После отъезда Анну другой прислуги в дом не взяли, и это казалось мне верхом несчастья. Жена привратника исполняла самую тяжелую работу, а моя мать обжигала у плиты свои прелестные белые руки, которые я так любил целовать. Закупки же делал Жак. Ему давали в руки большую корзину и говорили: «Купишь то-то и то-то». Он покупал все очень хорошо, но, разумеется, всегда при этом плакал.
Бедный Жак! Он тоже не был счастлив. Господин Эйсет, видя его вечно в слезах, невзлюбил его и щедро угощал тумаками… То и дело слышалось: «Жак, ты осел! Жак, ты дурак!» Дело в том, что в присутствии отца Жак совершенно терялся, и усилия, которые он делал, чтобы удержать слезы, безобразили его. Страх делал его глупым. Господин Эйсет был его злым роком. Вот послушайте хотя бы историю с кувшином.

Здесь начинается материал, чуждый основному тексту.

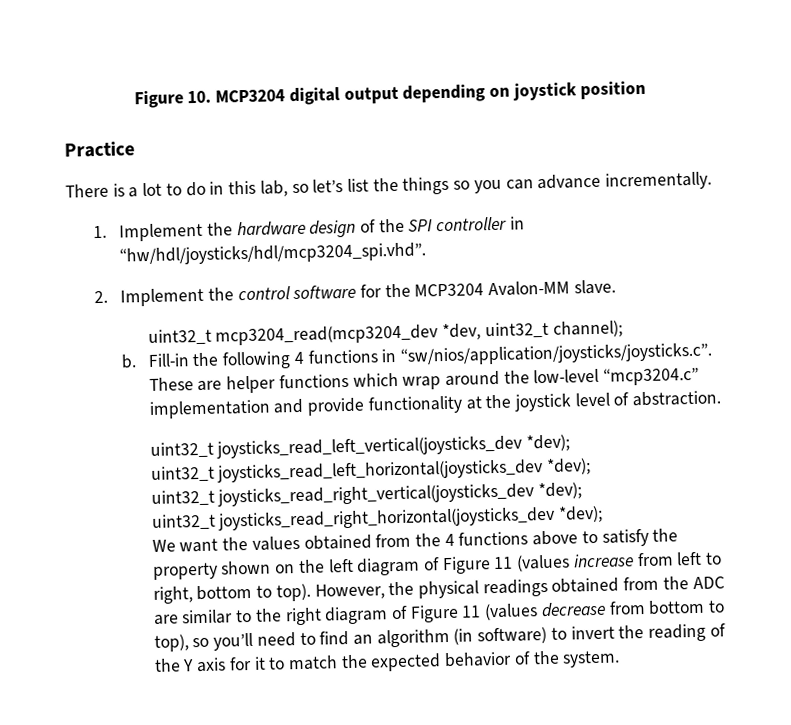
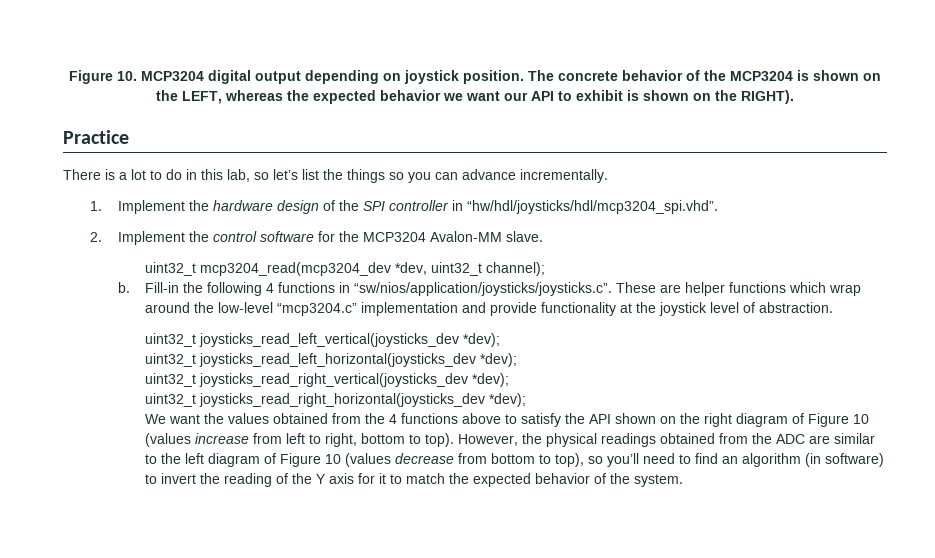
[580,80,647,100] position -> [463,70,881,84] [156,90,794,104] position. The concrete behavior of the MCP3204 is shown on the LEFT, whereas the expected behavior we want our API to exhibit is shown on the RIGHT).
[152,556,514,580] property shown on the left diagram of Figure 11 -> [589,413,870,427] API shown on the right diagram of Figure 10
[284,604,482,626] right diagram of Figure 11 -> [185,453,342,467] left diagram of Figure 10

Однажды вечером, садясь за стол, заметили, что в доме не было ни капли воды.
— Если хотите, я схожу за водой, — предлагает услужливый Жак. И с этими словами он берет кувшин, большой фаянсовый кувшин.
Господин Эйсет пожимает плечами.
— Если пойдет Жак, — говорит он, — кувшин будет непременно разбит.
— Слышишь, Жак, — говорит своим кротким голосом госпожа Эйсет. — Смотри, не разбей его, будь осторожен.
Господин Эйсет продолжает:
— Ты можешь сколько угодно повторять ему, чтобы он его не разбил, — все равно он его разобьет.
Тут раздается плачущий голос Жака:
— Но почему же вы непременно хотите, чтобы я его разбил?
— Я не хочу, чтобы ты его разбил, я говорю только, что ты его разобьешь, — отвечает Эйсет тоном, не допускающим возражений.
Жак не возражает. Дрожащей рукой он берет кувшин и стремительно уходит с таким видом, точно хочет сказать:
«А! я его разобью?!! Ну, посмотрим!»
Проходит пять минут, десять минут… Жака все нет… Госпожа Эйсет начинает беспокоиться.
— Только бы с ним чего не случилось!
— Черт побери! Что же может с ним случиться? — говорит ворчливо Эйсет. — Разбил кувшин и боится вернуться домой.
Но, произнеся эти слова сердитым тоном, господин Эйсет, добрейший в мире человек, встает из-за стола и подходит к двери, чтобы посмотреть, что сталось с Жаком. Ему не нужно идти далеко. Жак стоит на площадке лестницы перед самой дверью, с пустыми руками, безмолвный, окаменевший от страха. При виде отца он бледнеет и слабым, надрывающим душу голосом произносит: «Я разбил его!..»
Да, он его разбил!..
В архивах дома Эйсет эпизод этот называется «Историей с кувшином».
Через два месяца после нашего переезда в Лион родители стали подумывать о нашем образовании. Отец охотно отдал бы нас в коллеж, но это должно было стоить чересчур дорого. «А не послать ли их нам в церковную школу? — предложила госпожа Эйсет. — Детям там как будто хорошо». Эта мысль понравилась отцу, и так как ближайшей к нам церковью была церковь Сен-Низье, то нас и отдали в церковную школу Сен-Низье.